Real weddings are for people with real love and real grit. They’re for people with the morals, ethics, integrity, sincerity to make and keep promises.

But many people simply don’t have the courage or maturity for sincere love.

So what are their pseudo or fake weddings like?

  • They have all the outward appearance of a wedding.
  • And, they hope for the magic of the universe to smile on them.
  • Friends wish that love will follow them all the days of their life.
  • Funny speeches are given.
  • But nobody promises perseverance, endurance, love, or grit.
  • And if the couple parts by and by, they may bid one another adieu with blessings for many more relationships to come.
Flying monkeys and a horribly broken couple

But We Have Excuses for Infidelity

You might be surprised by who offers these excuses:

  • The faithful spouses
  • The unfaithful spouses
  • The meddlers in the family, church, and counselor’s office.

So, what are these excuses, and what purposes do they serve?

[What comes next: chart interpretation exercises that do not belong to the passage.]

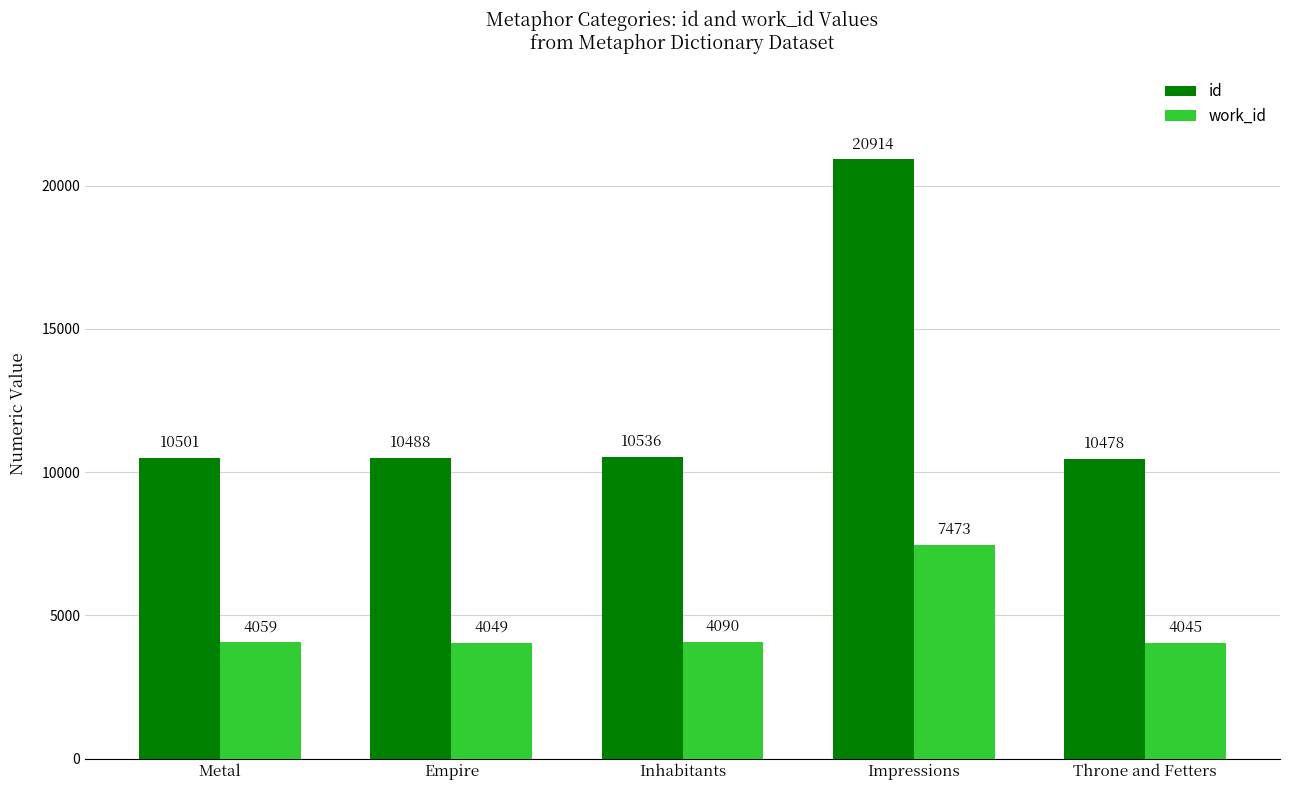

Where is id nearest to the value 15696?

Inhabitants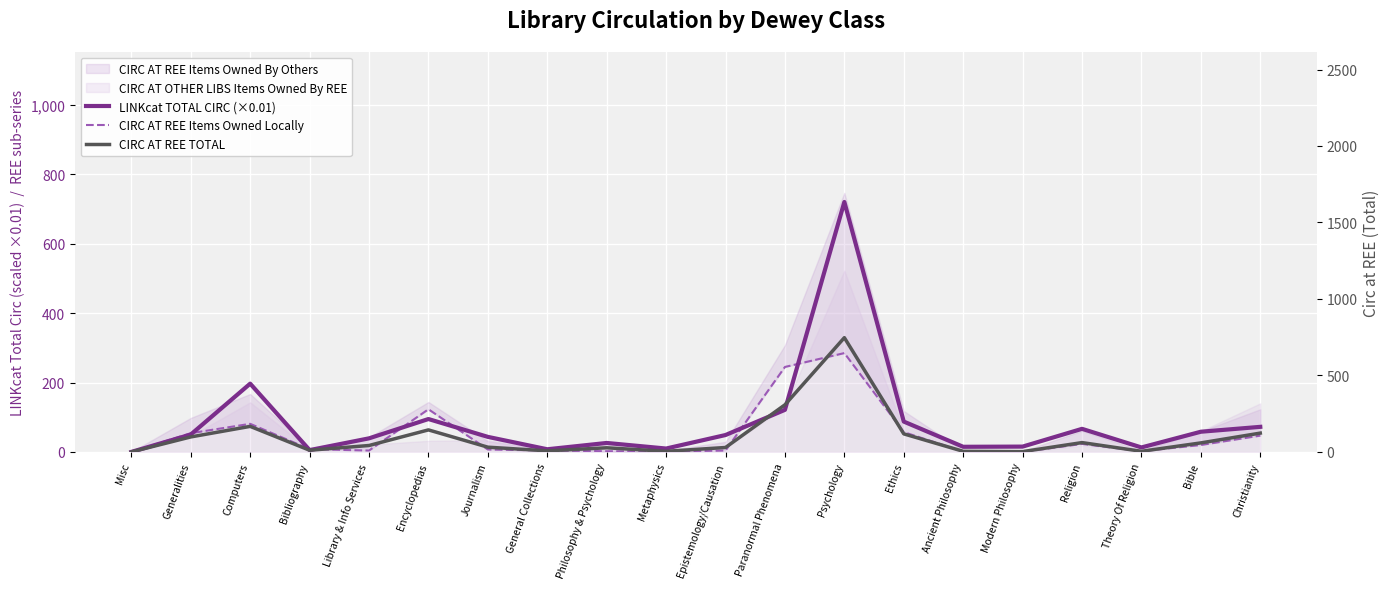

True or false: CIRC AT REE Items Owned Locally and LINKcat TOTAL CIRC (×0.01) intersect in this chart.

True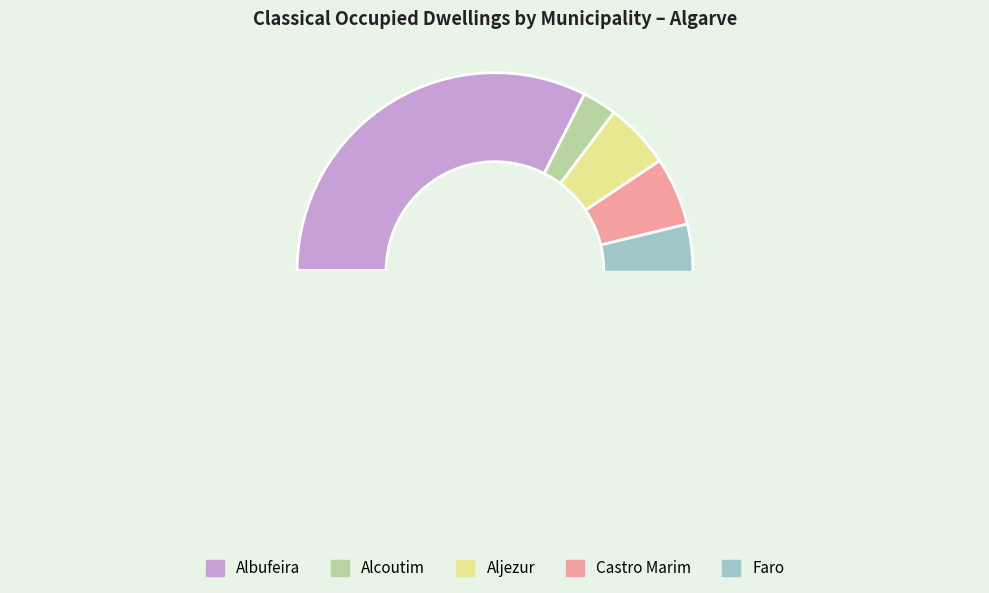

Is it true that Alcoutim is 15% of the pie?

False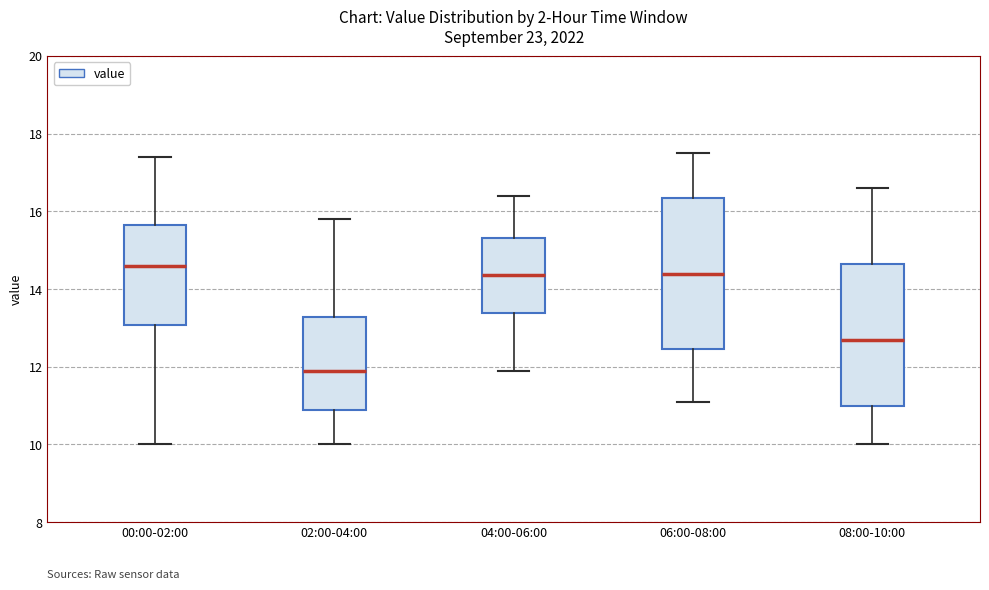

Which box's median line is the highest?

00:00-02:00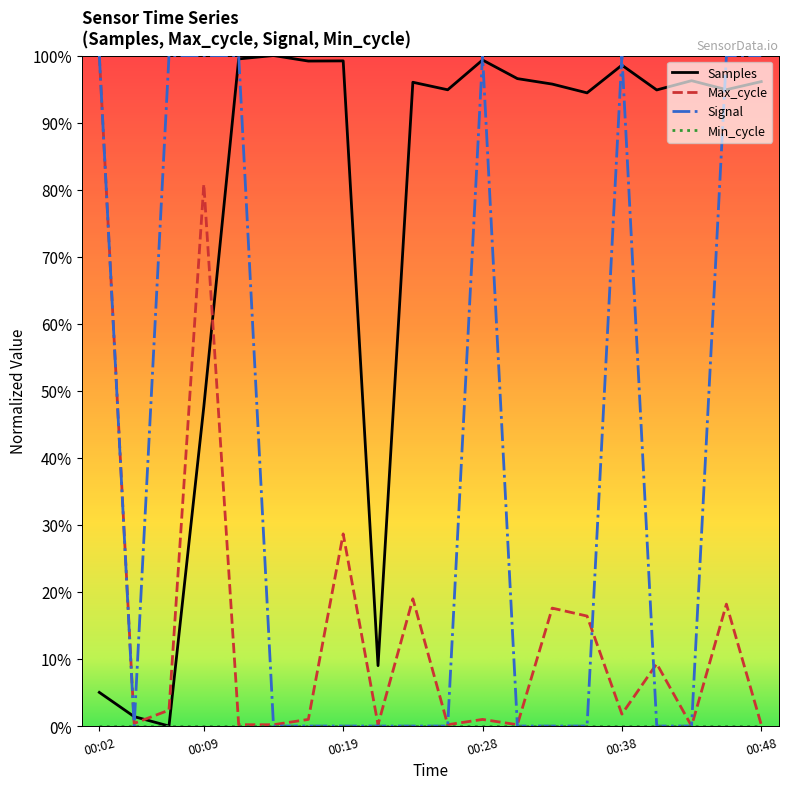

After their last crossing, which series has the higher values: Samples or Max_cycle?

Samples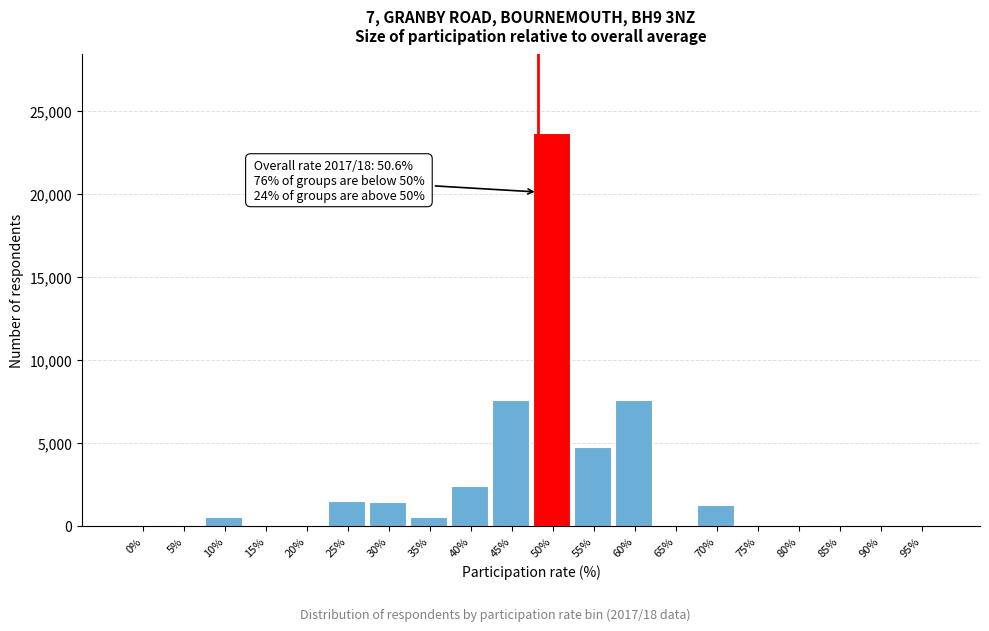

True or false: the data shows 0 at 0%.

True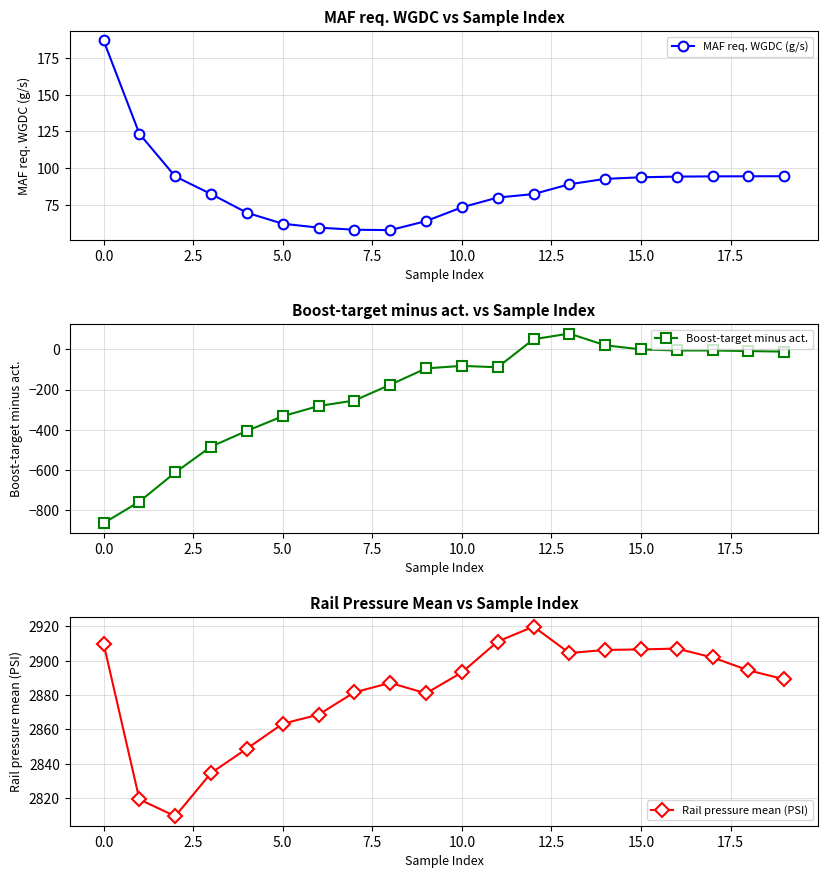

What is the highest value of the MAF req. WGDC (g/s) series?

187.0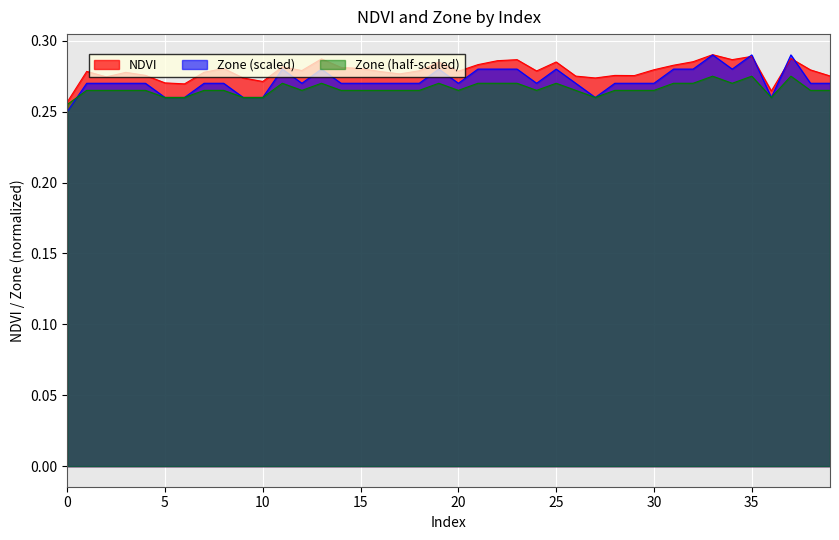

Does the chart display data point markers on the line(s)?

No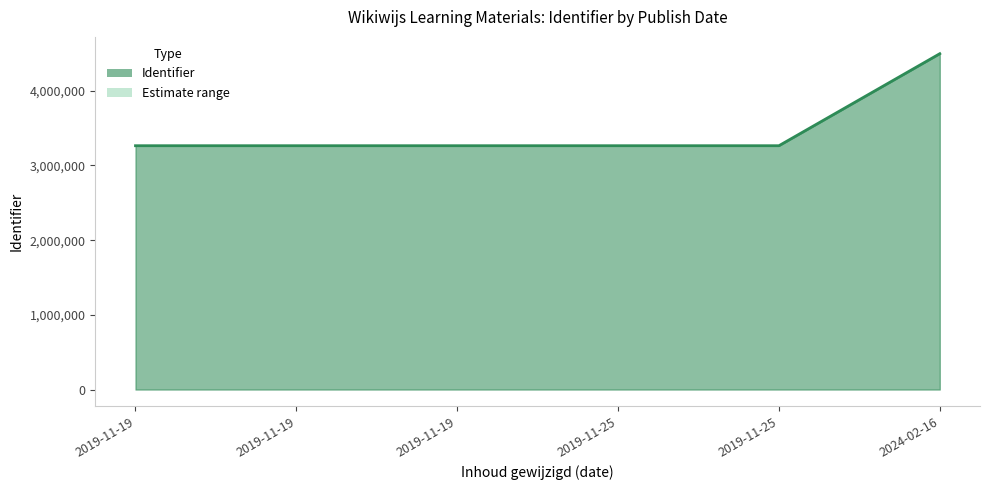

How many values in the upper series exceed 3264750?

2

Excuses of the Faithful Spouse

  • I did not want the divorce but my spouse divorced me anyway.
  • I did not want the divorce by my spouse was dangerously violent and made it impossible or dangerous to maintain the marriage.
  • I did not want the divorce, but my spouse was constantly adulterous, and I did not want to catch a deadly disease and leave the children orphaned.

Do they sound like reasonable excuses? If so,

  • Why do some people say divorce is both spouse’s fault?
  • And why do some people enable the bad spouse by blaming the faithful?
  • Why do the government and the people lie and say “no fault”?

Excuses of the Unfaithful Spouse

  • Don’t I have a RIGHT to be happy?
  • I just don’t love him or her anymore.
  • I cannot pretend to FEEL what I don’t feel.
  • My spouse did not meet my needs.
  • Why should we stay together when we’re (or I’m) miserable?
  • Isn’t it better for the children if we divorce than stay together and fight?
  • I don’t feel loved or respected because I don’t get what I want when I want it, delivered on a silver platter on command every time.
  • My new lover makes me feel more loved.

So, they play the harlot on their marriage. The honor of their word is worthless. And their promises to love the children are empty. But they feel the children will be resilient if the faithful spouse can handle rejection like a mature adult. (and not cry or object or fight it or complain or express disapproval.)

Excuses of the Onlookers

Often the onlookers try to help but end up being supporters or enablers of adultery defending the unfaithful and their actions.

They can unite, judge, and blame the faithful, the hurt, the heartbroken. And if these poor counselors don’t do that, the unfaithful will simply leave and go to a different church that will defend them. Then churches wonder why their congregation is so unethical, sinful, and hard to deal with.

Surely God could not have been insincere in Revelations 21:8.

Or Ezra 10.

 image of a cross, a broken heart above rings on a Bible, a couple with a sunset, and a healing light between two hands next to two rings.

The Solution

Take God at His Word. Deliver on the wedding vows.

Make a commitment never to violate any of the wedding vows outwardly or inwardly. Stay true to them all as if it were tantamount to being faithful to God. Because it is.

When you play the harlot on your spouse, you play the harlot on God.

When you, as a church member or counselor, pimp for the unfaithful and mistreat the faithful and heartbroken, you do that to God and you blame Him for the sin that nailed Jesus to the cross.

I hope and pray you will refrain from blaming the abandoned spouse.